Furthermore, how one thinks about one’s health impacts how one seeks help for health problems. For example, my colleagues and I conducted a study (Chang, Chan, & Yeh 2014) looking at a nationally representative sample of Asian Americans and found that 13.5% of them used complementary and alternative medicine (CAM) for emotional problems or problems with nerves over the past 12 months. Despite the fairly widespread use of CAM, hospitals and mental health services agencies in the U.S. don’t often ask clients about their CAM use, and clients often don’t often volunteer that they use these services because they’re afraid that mental health professionals might frown upon it.
To counteract that, my colleagues at RAMS and I (Chang, Chiu, & Mayeda, 2012) developed an intake questionnaire to ask Asian American clients if they had used CAM to cope with the problems for which they were seeking help. We found that, just as in the general population, 13% of the Asian America clients at a local community mental health center had used CAM to cope with their presenting problems. About 42% of these same clients had used CAM at some point in their lives.
Accessibility, or the lack thereof, is another major barrier to mental health. People may not use services because they don’t know about them, and, even when they do know about services, they may not use the services if providers aren’t familiar with their culture or don’t speak their language. This is a common problem for many immigrant communities, including Asian American immigrants.

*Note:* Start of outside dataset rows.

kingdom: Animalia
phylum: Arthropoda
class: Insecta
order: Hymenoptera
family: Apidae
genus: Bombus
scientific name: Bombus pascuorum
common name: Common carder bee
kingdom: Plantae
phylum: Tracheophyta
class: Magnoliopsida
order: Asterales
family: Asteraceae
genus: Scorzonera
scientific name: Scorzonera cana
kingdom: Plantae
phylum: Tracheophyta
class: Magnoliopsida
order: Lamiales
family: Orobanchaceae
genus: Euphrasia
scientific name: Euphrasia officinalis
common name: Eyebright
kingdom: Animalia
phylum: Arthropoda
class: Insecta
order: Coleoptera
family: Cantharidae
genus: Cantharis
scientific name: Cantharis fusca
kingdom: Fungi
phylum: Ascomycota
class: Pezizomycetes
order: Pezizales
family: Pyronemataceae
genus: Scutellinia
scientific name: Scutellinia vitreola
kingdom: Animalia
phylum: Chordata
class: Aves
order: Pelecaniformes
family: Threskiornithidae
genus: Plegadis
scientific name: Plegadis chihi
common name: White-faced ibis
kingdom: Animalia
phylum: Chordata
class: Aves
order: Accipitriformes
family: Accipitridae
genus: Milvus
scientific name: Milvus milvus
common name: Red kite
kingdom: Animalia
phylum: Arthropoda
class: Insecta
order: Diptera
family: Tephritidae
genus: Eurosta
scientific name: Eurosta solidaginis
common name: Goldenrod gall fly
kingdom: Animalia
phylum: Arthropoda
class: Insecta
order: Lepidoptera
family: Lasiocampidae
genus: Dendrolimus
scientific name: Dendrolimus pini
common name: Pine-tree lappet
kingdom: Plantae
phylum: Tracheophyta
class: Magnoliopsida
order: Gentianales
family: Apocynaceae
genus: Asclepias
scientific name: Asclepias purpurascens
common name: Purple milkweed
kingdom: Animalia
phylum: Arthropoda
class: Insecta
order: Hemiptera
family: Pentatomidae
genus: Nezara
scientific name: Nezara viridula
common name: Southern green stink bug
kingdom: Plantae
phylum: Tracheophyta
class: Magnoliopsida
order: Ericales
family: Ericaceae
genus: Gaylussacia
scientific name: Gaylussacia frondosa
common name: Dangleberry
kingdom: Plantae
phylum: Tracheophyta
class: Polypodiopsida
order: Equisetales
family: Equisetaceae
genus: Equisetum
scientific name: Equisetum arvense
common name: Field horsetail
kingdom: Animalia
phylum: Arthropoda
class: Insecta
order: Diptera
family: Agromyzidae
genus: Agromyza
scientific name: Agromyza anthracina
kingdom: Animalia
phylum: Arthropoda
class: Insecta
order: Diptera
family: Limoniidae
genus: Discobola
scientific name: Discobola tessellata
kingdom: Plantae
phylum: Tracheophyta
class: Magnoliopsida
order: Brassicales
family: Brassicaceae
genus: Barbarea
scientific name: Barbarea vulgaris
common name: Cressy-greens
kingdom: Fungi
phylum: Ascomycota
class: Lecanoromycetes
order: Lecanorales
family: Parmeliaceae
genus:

In San Francisco, for example, some Southeast Asian American communities, like Laotian, Cambodian, and Vietnamese Americans under-utilize mainstream mental health services, and one of the reasons is that there aren’t very many service providers who are familiar with those communities and who are fluent in Lao, Khmer, and Vietnamese. We (Chang, Witter, Ah Soon, & Tam, 2016) sought to address these barriers by working with social service agencies in those communities to develop and translate screeners for depression, anxiety, and PTSD into Lao, Khmer, and Vietnamese.
In our work with these social service agencies, we learned how mental health problems in Laotian and Cambodian cultures were tied to spirituality through the use of terms that, when translated into English, mean “lost soul” or “under a bad spell or curse.” Likewise, we learned how community members would often go to temple in response to their problems because that was a culturally compatible way to cope; but, at the same time, there weren’t many other practical options. Our work at these agencies only addressed an initial entry point to getting help, and so much more work needs to be done to provide culturally sensitive and accessible services to these underserved communities.
To come full circle, a couple of weeks ago I happened to be on a local mountain biking trail, descending a steep section with lots of loose sand and rocks, when I saw a biker riding up the same section. I managed to come to a full stop without crashing, and it took me a little while longer to grasp what I was seeing. I had never seen anyone ride up this section of the trail before and didn’t think it was even possible. After a few moments I realized that what enabled him to accomplish what I had thought was an impossible task was not incredible skill, power, or will, but a boost from an electric motor. Similarly, to reach underserved communities, mental health service providers have an uphill road to climb, one where we will need to embrace change in our field and put our energies toward providing help in ways that may be completely different from what we’re accustomed.